::: TRECHO PARA LEITURA :::

Olhos esbugalhados, centenas de pessoas tiravam fotos e faziam vídeos da igreja em chamas, e algumas choravam copiosamente. O silêncio solene da audiência era entrecortado por sirenes de carros de bombeiros, ambulâncias e viaturas policiais, além de berros de agentes que tentavam ampliar o perímetro de isolamento em torno do edifício, evacuando pontes e ruas de acesso próximas.
A atmosfera de desorientação e tensão lembrava muito a da noite de 13 de novembro de 2015, quando uma sequência de atentados, sobretudo na região nordeste da capital francesa, deixou mais de 130 mortos.
Na imprensa local, jornalistas recorriam a fórmulas como "Paris está desfigurada" e "o coração da cidade arde".
Reconstrução
A mesma emoção contaminou um pronunciamento do presidente Emmanuel Macron, diante da catedral, por volta das 23h30min (18h30min no Brasil).
— Vamos reconstruir Notre-Dame, porque é o que os franceses esperam, é o que a nossa história merece, é o que nosso destino pede — afirmou, com a voz embargada, pouco depois de anunciar que um fundo para os trabalhos começaria a receber doações do mundo todo.
Chefes de Estado e de governo de Alemanha, Reino Unido e Estados Unidos, entre outros, enviaram condolências aos franceses.
Antes, Macron adiou um anúncio que faria nesta segunda-feira (15), na TV, sobre medidas econômicas para aplacar os protestos liderados pelos "coletes amarelos".
Altar e cruz preservados
A metros de onde o presidente falou à imprensa, um barco dos bombeiros bombeava água do Sena para as quatro grandes mangueiras suspensas por guindastes com as quais os agentes tentavam extinguir por completo o fogo. A essa altura, para quem olhava da praça em frente, só restava fumaça.
Por volta das 23h, o porta-voz do bombeiro de Paris anunciou, de acordo com o jornal Le Monde, que o incêndio de Notre-Dame estava "sob controle" e "parcialmente extinto".
Em meio à perplexidade generalizada, algumas boas notícias começavam a surgir. O arquiteto-chefe dos monumentos históricos franceses, Philippe Villeneuve, afirmou ao jornal Le Monde que o tesouro havia sido salvo, ou seja, que a destruição havia sido menor do que o que se poderia temer.
A prefeita de Paris, Anne Hidalgo, seguiu linha semelhante.

::: DADOS FORNECIDOS :::

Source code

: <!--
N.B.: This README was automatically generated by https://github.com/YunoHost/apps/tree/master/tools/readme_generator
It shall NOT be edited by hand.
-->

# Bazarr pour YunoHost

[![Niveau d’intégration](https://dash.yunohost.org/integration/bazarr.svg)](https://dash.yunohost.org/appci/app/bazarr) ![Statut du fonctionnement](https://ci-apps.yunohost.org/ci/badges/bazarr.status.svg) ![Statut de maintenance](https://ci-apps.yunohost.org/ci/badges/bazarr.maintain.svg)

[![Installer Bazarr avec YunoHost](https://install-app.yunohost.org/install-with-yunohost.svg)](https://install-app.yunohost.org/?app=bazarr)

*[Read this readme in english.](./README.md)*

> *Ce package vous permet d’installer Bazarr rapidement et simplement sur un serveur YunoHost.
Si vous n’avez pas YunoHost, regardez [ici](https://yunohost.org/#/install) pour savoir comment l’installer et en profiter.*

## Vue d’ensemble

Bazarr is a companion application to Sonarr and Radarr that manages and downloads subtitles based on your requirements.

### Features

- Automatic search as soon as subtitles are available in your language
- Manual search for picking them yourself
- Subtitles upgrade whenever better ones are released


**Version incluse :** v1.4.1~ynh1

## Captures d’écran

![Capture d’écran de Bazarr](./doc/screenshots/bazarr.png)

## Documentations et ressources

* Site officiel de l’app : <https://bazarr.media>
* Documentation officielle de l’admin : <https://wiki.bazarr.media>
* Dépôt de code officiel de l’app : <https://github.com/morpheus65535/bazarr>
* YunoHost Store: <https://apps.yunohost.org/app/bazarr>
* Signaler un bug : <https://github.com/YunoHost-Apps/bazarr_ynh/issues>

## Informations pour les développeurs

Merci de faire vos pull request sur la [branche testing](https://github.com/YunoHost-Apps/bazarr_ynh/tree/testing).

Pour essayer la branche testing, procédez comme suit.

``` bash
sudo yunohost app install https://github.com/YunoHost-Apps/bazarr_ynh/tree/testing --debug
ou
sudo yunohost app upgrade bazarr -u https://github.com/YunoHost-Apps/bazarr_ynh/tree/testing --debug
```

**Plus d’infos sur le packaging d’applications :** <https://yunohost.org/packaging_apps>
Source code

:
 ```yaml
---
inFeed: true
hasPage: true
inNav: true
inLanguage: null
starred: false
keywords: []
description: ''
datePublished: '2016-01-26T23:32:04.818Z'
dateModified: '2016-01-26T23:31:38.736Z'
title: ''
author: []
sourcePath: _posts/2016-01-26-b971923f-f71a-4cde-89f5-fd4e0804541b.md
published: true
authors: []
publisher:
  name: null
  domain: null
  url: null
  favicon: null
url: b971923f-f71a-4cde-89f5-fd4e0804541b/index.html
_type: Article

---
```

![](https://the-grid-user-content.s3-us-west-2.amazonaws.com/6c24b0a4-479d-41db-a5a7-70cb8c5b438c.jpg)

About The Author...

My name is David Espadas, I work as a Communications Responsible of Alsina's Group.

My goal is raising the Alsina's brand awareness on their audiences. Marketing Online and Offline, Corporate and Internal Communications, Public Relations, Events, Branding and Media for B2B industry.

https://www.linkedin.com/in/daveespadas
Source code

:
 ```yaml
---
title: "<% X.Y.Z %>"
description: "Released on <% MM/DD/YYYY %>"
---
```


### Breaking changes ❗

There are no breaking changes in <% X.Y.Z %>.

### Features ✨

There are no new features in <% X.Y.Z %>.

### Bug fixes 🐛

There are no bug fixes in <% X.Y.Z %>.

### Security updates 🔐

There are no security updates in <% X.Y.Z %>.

:::

PERGUNTAS A RESPONDER
**A)** Redigite o texto sobre o incêndio de Notre-Dame desde "A atmosfera de" até "condolências aos franceses.", incluindo ambos os trechos.
**B)** No texto sobre o incêndio de Notre-Dame, de onde o barco dos bombeiros bombeava água para as mangueiras?
**C)** Prossiga com o texto sobre o incêndio de Notre-Dame a partir da última frase apresentada.

RESPOSTAS POR TAREFA
**A)**
A atmosfera de desorientação e tensão lembrava muito a da noite de 13 de novembro de 2015, quando uma sequência de atentados, sobretudo na região nordeste da capital francesa, deixou mais de 130 mortos.
Na imprensa local, jornalistas recorriam a fórmulas como "Paris está desfigurada" e "o coração da cidade arde".
Reconstrução
A mesma emoção contaminou um pronunciamento do presidente Emmanuel Macron, diante da catedral, por volta das 23h30min (18h30min no Brasil).
— Vamos reconstruir Notre-Dame, porque é o que os franceses esperam, é o que a nossa história merece, é o que nosso destino pede — afirmou, com a voz embargada, pouco depois de anunciar que um fundo para os trabalhos começaria a receber doações do mundo todo.
Chefes de Estado e de governo de Alemanha, Reino Unido e Estados Unidos, entre outros, enviaram condolências aos franceses.

**B)** Do Sena.

**C)**
— O altar e sua cruz foram preservados. É menos horrível do que eu imaginava — disse ao mesmo jornal.
A torre sul do prédio, que chegou a ser lambida por chamas no começo da noite, também parecia estar a salvo.
No fim da noite, na praça Saint Michel, a 100 metros da catedral, centenas de pessoas (muitas delas bastante jovens) rezavam e entoavam cantos religiosos, numa vigília improvisada com vista para a Notre-Dame.
— É um símbolo da cultura francesa, a joia da coroa, mas também um dos centros do cristianismo no mundo — disse o estudante mexicano de história da arte Luis Alvarez, 25, muito emocionado. — Espero que isso incentive os governos a tomar conta melhor de seu patrimônio, a protegê-lo. Algo tem que acontecer — defendeu.
O médico aposentado François Beaugendre, 81 anos, fazia coro.
— Estou aqui em solidariedade com o povo francês. Espero que tenha sobrado algo. Não podem 800 anos de história desaparecerem em uma hora — disse.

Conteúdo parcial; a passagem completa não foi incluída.